La Real Sociedad vuelve a mirar al mercado de centrales después de que se frustrara a última hora la incorporación de Nayef Aguerd. El club donostiarra había alcanzado un acuerdo con el Olympique de Marsella, pero la operación se vino abajo en el tramo final por causas que no están cerradas de forma unánime: distintas fuentes apuntan a un problema en el reconocimiento médico, mientras que otras sitúan el origen en una conversación con Pellegrino Matarazzo. En cualquier caso, el desenlace obliga a Erik Bretos a reactivar las alternativas que ya tenía identificadas para reforzar una defensa con efectivos justos.
La necesidad deportiva es clara. Duje Caleta-Car ha regresado tras su cesión al Olympique de Lyon, Aritz Elustondo ha terminado contrato y Jon Pacheco vuelve después de su préstamo al Alavés, pero el escenario sigue dejando a la zaga con margen limitado. La dirección deportiva había orientado el cierre del mercado hacia Aguerd, un perfil con experiencia y recorrido inmediato, pero la caída de esa vía obliga ahora a elegir entre dos nombres que ya estaban en la carpeta de trabajo: Ladislav Krejci y Nathan Zeze.

Zeze ofrece una apuesta más ligada al presente y al futuro. El central francés, recién cumplidos los 21 años, encaja en una operación de proyección a medio plazo y permitiría formar una pareja de larga duración con Jon Martín, una combinación que la Real valora por su potencial de crecimiento. La lectura interna, sin embargo, no es sencilla: el canterano de Zubieta ha rendido mejor cuando ha tenido a su lado un defensor con más oficio, una variable que puede pesar en la decisión final. Además, el Nantes ya se desprendió de él el pasado verano rumbo al NEOM saudí por 20 millones de euros, una referencia que sirve para medir tanto su cotización como la exigencia económica de una negociación que no sería barata.
En el caso de Krejci, la operación se apoya en un perfil más maduro y en una experiencia reciente en LaLiga. El checo ya pasó por el Girona en la temporada 2024-25 y conoce el entorno competitivo español, un argumento relevante para una Real que busca rendimiento inmediato. Tras el descenso del Wolverhampton, su salida aparece como una posibilidad real, aunque los ingleses habrían fijado una cifra cercana a los 20 millones de euros por un futbolista por el que pagaron alrededor de 30 millones al Girona hace un año, sumando la cesión inicial y el traspaso definitivo. Esa diferencia entre coste asumido y precio de salida condiciona la negociación, pero no reduce el interés por un central con jerarquía.
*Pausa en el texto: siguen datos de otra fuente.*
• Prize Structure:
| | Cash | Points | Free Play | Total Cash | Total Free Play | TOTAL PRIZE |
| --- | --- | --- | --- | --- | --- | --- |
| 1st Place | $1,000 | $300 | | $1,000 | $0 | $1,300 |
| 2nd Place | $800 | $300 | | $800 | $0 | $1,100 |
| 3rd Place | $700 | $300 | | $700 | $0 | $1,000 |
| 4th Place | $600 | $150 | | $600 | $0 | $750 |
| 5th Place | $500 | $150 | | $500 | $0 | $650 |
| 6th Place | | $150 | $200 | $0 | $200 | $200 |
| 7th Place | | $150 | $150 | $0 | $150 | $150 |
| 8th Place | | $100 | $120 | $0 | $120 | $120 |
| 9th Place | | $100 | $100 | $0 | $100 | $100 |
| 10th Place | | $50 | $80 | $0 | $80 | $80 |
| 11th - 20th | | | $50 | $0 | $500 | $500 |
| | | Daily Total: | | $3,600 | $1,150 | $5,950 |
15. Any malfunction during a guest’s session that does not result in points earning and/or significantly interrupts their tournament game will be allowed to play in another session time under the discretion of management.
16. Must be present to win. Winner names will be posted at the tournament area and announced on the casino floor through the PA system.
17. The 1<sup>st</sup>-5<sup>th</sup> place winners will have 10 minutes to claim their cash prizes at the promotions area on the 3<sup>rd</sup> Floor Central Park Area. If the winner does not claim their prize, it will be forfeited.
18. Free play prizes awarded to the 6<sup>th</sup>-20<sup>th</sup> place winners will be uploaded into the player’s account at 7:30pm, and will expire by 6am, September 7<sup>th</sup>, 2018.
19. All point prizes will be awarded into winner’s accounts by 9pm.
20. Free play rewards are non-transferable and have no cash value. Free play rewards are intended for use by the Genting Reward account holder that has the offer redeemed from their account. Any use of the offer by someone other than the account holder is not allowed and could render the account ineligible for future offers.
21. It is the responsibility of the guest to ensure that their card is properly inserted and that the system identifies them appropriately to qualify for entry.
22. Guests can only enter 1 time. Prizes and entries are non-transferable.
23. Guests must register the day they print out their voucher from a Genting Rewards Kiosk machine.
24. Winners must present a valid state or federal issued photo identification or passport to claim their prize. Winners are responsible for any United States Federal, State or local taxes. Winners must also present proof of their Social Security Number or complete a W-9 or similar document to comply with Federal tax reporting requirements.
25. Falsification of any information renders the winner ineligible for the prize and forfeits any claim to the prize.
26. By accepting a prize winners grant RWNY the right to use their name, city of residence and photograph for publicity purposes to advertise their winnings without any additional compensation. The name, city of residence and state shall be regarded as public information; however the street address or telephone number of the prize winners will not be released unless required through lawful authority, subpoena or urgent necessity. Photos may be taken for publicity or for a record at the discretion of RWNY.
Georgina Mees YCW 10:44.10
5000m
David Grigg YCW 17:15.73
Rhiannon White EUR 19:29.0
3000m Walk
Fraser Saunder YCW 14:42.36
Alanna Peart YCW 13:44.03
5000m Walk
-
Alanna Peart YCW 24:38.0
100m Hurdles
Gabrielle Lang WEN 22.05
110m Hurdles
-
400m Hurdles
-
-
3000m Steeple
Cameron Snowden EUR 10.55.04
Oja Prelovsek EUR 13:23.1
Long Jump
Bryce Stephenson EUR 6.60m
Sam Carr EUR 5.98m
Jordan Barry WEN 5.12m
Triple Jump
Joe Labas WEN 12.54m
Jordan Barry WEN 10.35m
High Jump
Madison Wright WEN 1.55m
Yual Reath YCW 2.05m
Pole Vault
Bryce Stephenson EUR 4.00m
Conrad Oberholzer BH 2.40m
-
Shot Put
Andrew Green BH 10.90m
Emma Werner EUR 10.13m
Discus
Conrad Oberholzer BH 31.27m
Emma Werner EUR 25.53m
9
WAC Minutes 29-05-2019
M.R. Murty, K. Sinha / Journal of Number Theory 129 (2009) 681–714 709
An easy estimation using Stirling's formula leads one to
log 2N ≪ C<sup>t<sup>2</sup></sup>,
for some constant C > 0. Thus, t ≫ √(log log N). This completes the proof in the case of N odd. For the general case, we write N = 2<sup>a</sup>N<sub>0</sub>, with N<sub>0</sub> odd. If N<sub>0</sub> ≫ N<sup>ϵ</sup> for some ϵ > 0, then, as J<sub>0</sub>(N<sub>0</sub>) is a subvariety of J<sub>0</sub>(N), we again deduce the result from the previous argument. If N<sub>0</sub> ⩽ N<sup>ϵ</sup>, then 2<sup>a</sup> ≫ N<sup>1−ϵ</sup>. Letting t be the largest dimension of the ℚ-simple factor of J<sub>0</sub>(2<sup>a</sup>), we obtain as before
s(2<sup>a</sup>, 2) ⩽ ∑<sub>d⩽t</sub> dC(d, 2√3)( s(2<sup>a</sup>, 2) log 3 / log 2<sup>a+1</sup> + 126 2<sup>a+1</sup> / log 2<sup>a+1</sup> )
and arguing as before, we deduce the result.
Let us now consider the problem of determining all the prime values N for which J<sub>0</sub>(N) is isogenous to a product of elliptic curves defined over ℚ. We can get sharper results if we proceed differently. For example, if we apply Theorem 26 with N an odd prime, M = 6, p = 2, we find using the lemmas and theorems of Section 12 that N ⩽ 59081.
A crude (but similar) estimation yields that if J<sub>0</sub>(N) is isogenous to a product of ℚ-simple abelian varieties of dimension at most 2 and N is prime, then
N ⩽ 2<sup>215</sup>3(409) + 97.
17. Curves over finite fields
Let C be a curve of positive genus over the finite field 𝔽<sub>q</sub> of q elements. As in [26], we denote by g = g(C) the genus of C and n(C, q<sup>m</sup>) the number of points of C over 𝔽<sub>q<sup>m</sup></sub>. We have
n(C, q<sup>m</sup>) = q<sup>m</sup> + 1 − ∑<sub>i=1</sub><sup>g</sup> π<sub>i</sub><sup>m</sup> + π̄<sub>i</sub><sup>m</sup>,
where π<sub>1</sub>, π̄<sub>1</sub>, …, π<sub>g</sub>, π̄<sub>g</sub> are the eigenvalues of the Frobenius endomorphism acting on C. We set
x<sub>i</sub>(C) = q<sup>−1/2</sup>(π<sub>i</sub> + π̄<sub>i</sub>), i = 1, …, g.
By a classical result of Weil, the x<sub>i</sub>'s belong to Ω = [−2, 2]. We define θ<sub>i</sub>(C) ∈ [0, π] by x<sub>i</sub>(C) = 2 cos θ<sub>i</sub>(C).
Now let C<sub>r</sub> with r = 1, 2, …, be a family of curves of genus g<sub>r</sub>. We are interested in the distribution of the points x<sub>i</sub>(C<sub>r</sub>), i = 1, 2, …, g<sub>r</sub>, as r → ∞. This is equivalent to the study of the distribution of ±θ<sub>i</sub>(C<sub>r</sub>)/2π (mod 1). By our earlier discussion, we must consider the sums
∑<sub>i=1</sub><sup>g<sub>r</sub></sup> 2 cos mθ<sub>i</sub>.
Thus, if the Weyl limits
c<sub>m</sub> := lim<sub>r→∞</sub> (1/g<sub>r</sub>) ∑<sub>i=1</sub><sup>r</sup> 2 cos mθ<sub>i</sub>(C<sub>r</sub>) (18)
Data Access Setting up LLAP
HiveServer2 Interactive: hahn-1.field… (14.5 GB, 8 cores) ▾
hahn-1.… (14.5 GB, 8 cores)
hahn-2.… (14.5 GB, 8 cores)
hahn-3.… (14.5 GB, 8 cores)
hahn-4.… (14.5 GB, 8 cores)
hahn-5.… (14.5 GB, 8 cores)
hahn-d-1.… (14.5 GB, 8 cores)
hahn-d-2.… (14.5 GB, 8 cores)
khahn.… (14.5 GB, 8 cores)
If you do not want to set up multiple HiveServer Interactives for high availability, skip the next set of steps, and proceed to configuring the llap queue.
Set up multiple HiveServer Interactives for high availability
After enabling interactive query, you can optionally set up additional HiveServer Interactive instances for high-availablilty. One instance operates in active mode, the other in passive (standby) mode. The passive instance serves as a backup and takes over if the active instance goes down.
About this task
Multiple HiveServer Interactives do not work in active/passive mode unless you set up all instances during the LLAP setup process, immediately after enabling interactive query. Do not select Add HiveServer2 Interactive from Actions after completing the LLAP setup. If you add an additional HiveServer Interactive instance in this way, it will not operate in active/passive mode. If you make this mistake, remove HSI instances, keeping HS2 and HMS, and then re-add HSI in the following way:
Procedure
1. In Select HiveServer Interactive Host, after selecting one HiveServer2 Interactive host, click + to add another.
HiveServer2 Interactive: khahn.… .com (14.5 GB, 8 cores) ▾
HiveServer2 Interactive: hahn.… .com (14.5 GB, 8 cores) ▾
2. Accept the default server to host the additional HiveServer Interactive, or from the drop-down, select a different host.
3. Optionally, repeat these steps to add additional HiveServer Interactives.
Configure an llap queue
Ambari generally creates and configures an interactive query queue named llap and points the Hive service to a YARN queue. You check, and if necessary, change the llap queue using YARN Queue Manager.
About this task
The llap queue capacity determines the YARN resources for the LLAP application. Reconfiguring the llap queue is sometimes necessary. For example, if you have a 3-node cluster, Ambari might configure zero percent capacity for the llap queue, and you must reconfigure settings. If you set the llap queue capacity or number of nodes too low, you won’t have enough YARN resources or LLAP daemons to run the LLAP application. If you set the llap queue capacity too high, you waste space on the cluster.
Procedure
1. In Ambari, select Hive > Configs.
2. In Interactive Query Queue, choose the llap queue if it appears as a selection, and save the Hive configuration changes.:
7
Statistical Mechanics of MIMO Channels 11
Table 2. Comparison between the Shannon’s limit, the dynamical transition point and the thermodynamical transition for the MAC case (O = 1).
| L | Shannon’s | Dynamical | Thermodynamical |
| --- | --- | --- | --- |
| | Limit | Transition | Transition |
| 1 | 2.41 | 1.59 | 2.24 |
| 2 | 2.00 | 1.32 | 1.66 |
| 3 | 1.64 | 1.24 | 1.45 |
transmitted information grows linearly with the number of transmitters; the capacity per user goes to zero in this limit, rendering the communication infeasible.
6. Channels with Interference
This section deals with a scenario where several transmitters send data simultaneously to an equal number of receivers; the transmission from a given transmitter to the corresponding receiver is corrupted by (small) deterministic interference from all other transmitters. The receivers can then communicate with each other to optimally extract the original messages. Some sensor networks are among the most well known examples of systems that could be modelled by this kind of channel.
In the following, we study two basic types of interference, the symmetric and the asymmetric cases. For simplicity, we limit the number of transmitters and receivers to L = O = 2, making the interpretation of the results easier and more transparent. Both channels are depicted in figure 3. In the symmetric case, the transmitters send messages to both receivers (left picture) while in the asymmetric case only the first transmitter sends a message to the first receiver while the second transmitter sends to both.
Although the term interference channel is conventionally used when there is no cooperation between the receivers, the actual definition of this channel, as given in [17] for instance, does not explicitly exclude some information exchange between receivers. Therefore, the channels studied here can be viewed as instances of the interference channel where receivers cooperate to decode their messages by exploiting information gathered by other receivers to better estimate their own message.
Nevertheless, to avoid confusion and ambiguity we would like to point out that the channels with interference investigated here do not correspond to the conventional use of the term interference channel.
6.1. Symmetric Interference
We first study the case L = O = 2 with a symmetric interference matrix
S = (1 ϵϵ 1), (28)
La comparación entre ambos perfiles explica el dilema de Bretos. Zeze encarna una inversión de largo recorrido con margen de revalorización, pero también mayor incertidumbre por edad, salario y coste de salida. Krejci, en cambio, aporta liderazgo, experiencia competitiva y un conocimiento útil de la liga, aunque con menos recorrido por delante. En una plantilla que necesita una pieza fiable para sostener el eje de la defensa, la Real deberá decidir si prioriza la proyección o la certidumbre. El desenlace marcará no solo el cierre del mercado, sino también la configuración de una línea defensiva que, a estas alturas, sigue pendiente de una solución estructural.